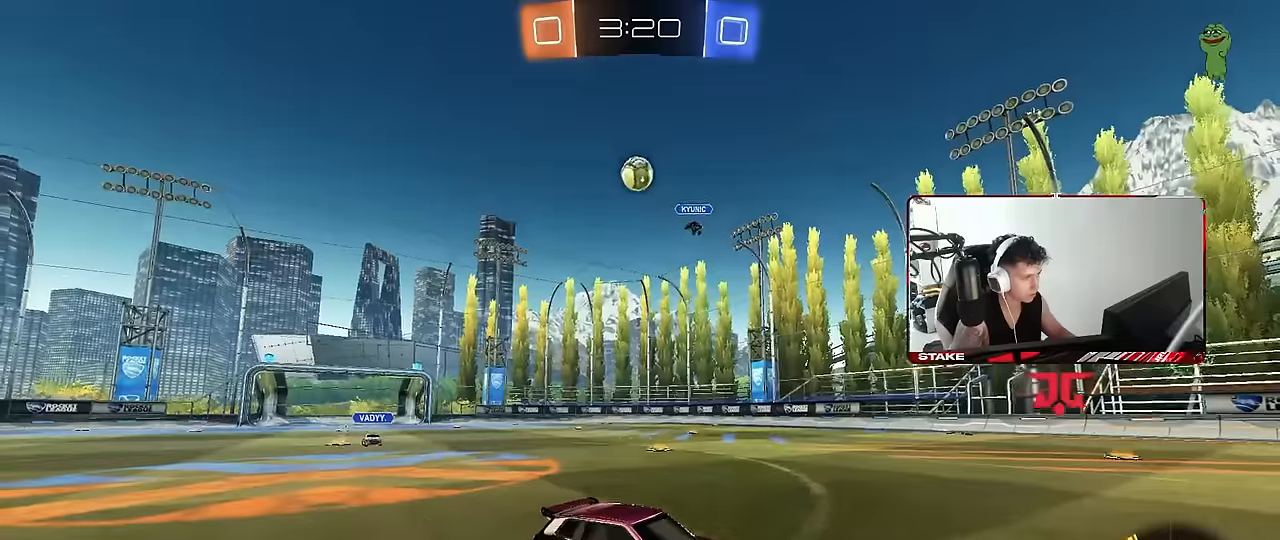
{"keys": ["d", "shift"], "mouse": ["left"], "events": [[134, "a", "up"], [134, "mouse_right", "up"], [134, "s", "up"], [184, "mouse_right", "down"], [234, "a", "down"], [234, "s", "down"], [317, "d", "down"], [317, "mouse_left", "down"], [317, "mouse_right", "up"], [367, "a", "up"], [367, "s", "up"], [367, "shift", "down"]]}
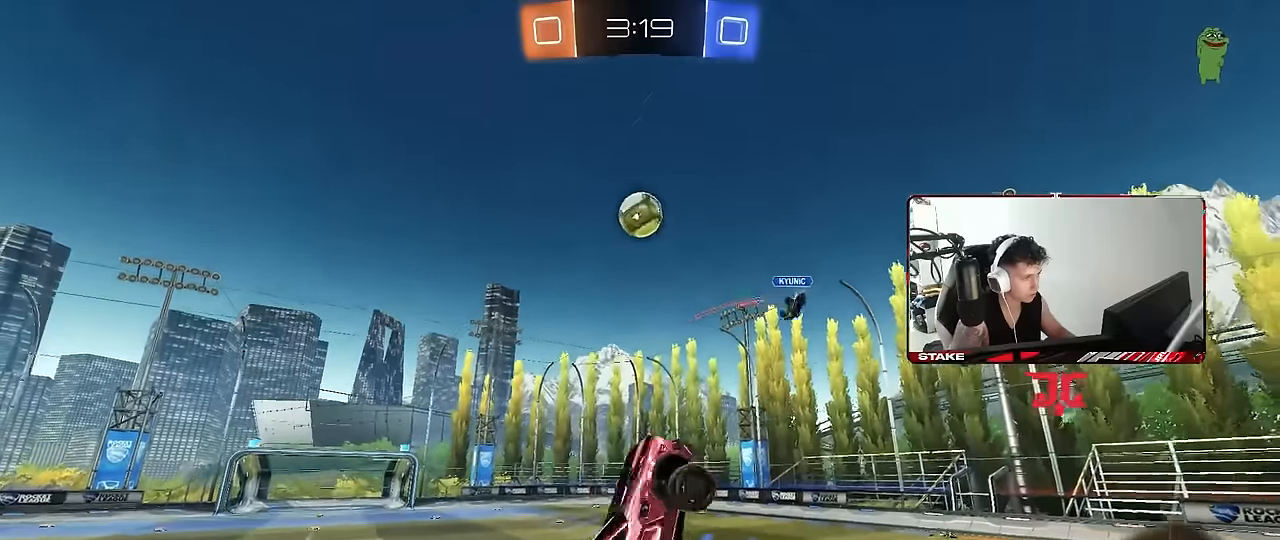
{"keys": ["a", "w"], "mouse": ["left"], "events": [[17, "shift", "up"], [284, "w", "down"], [334, "mouse_left", "up"], [434, "a", "down"], [434, "d", "up"], [484, "mouse_left", "down"]]}
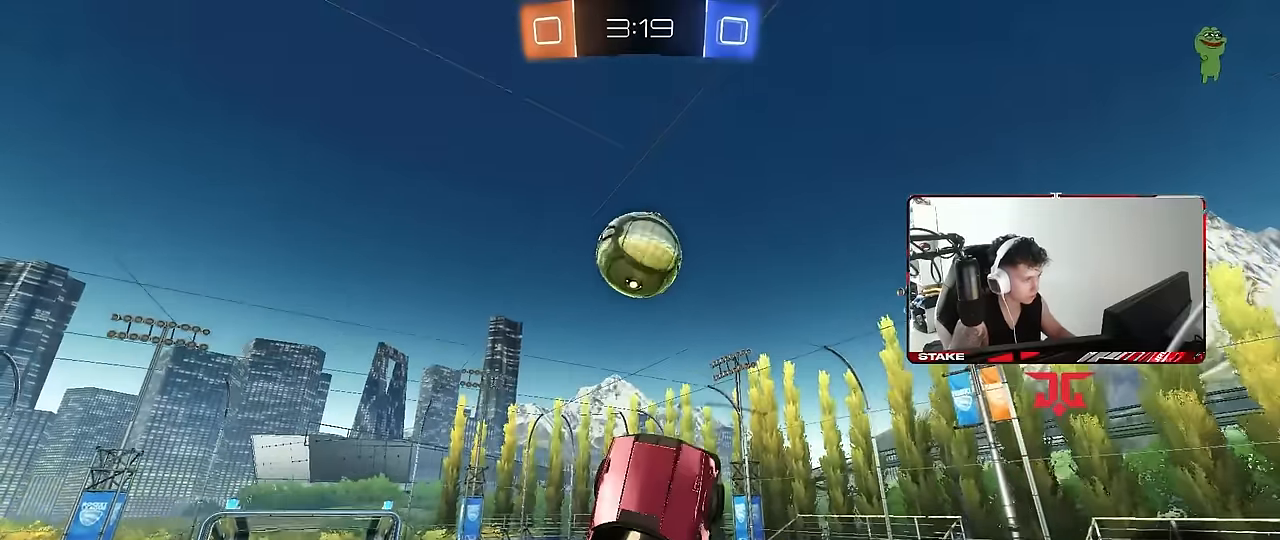
{"keys": ["a", "shift"], "mouse": [], "events": [[67, "w", "up"], [117, "w", "down"], [167, "mouse_left", "up"], [350, "shift", "down"], [450, "w", "up"]]}
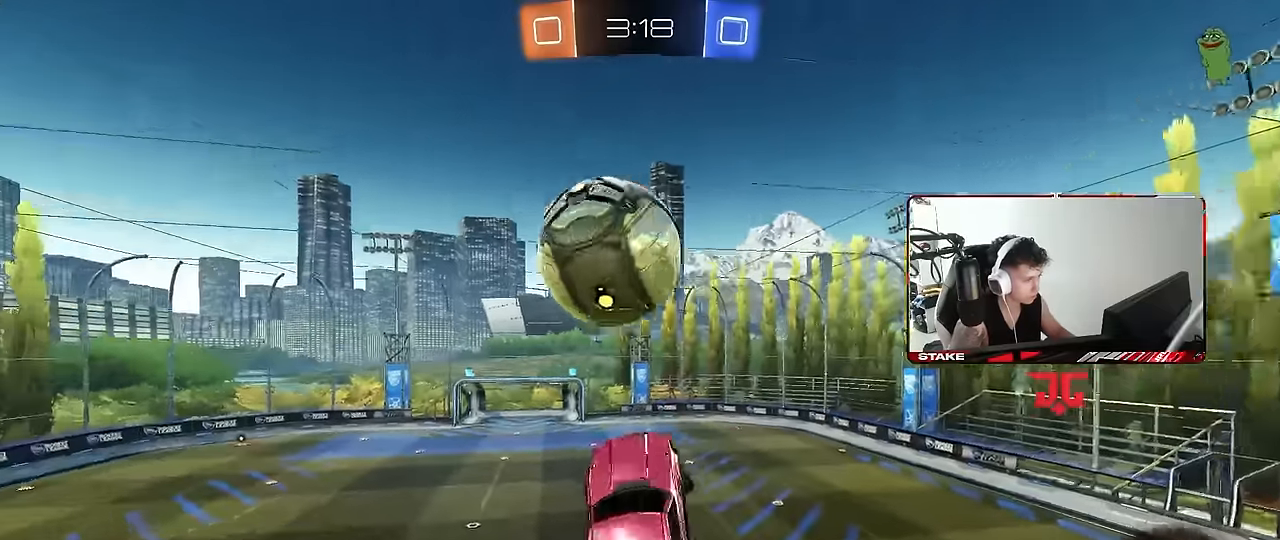
{"keys": ["a", "d", "s", "shift"], "mouse": [], "events": [[84, "w", "down"], [234, "w", "up"], [317, "s", "down"], [467, "d", "down"]]}
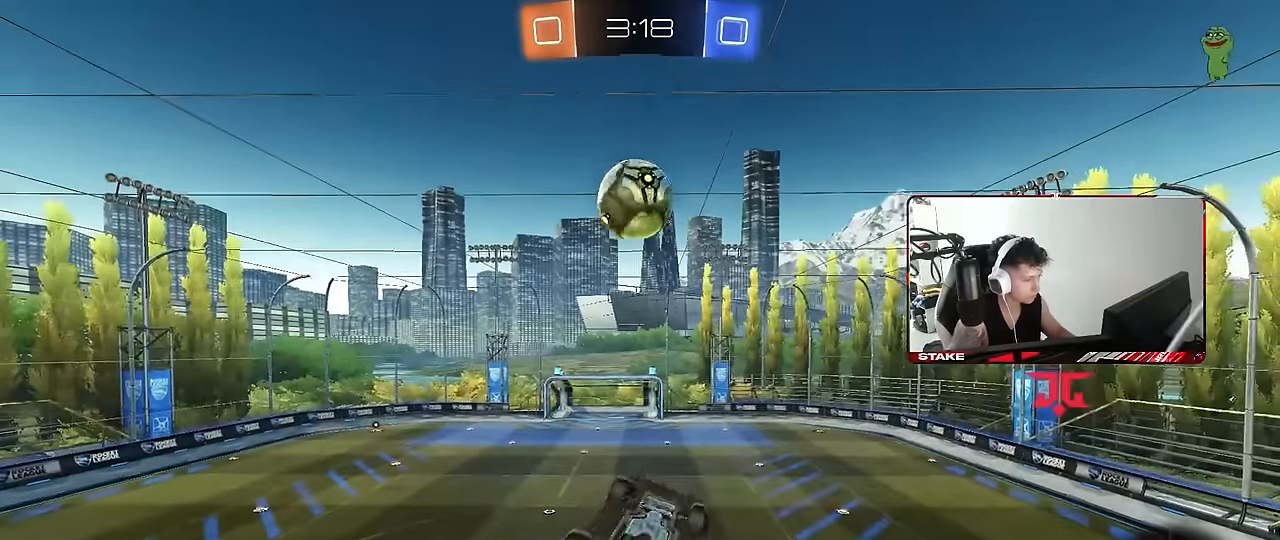
{"keys": ["a", "shift"], "mouse": [], "events": [[17, "a", "up"], [17, "shift", "up"], [67, "a", "down"], [67, "shift", "down"], [100, "d", "up"], [250, "s", "up"]]}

Goal of the exercise - Give the data again exactly as written, with all pictures left out.

Exercise response -
{"keys": ["d", "shift"], "mouse": ["left"], "events": [[134, "a", "up"], [134, "mouse_right", "up"], [134, "s", "up"], [184, "mouse_right", "down"], [234, "a", "down"], [234, "s", "down"], [317, "d", "down"], [317, "mouse_left", "down"], [317, "mouse_right", "up"], [367, "a", "up"], [367, "s", "up"], [367, "shift", "down"]]}
{"keys": ["a", "w"], "mouse": ["left"], "events": [[17, "shift", "up"], [284, "w", "down"], [334, "mouse_left", "up"], [434, "a", "down"], [434, "d", "up"], [484, "mouse_left", "down"]]}
{"keys": ["a", "shift"], "mouse": [], "events": [[67, "w", "up"], [117, "w", "down"], [167, "mouse_left", "up"], [350, "shift", "down"], [450, "w", "up"]]}
{"keys": ["a", "d", "s", "shift"], "mouse": [], "events": [[84, "w", "down"], [234, "w", "up"], [317, "s", "down"], [467, "d", "down"]]}
{"keys": ["a", "shift"], "mouse": [], "events": [[17, "a", "up"], [17, "shift", "up"], [67, "a", "down"], [67, "shift", "down"], [100, "d", "up"], [250, "s", "up"]]}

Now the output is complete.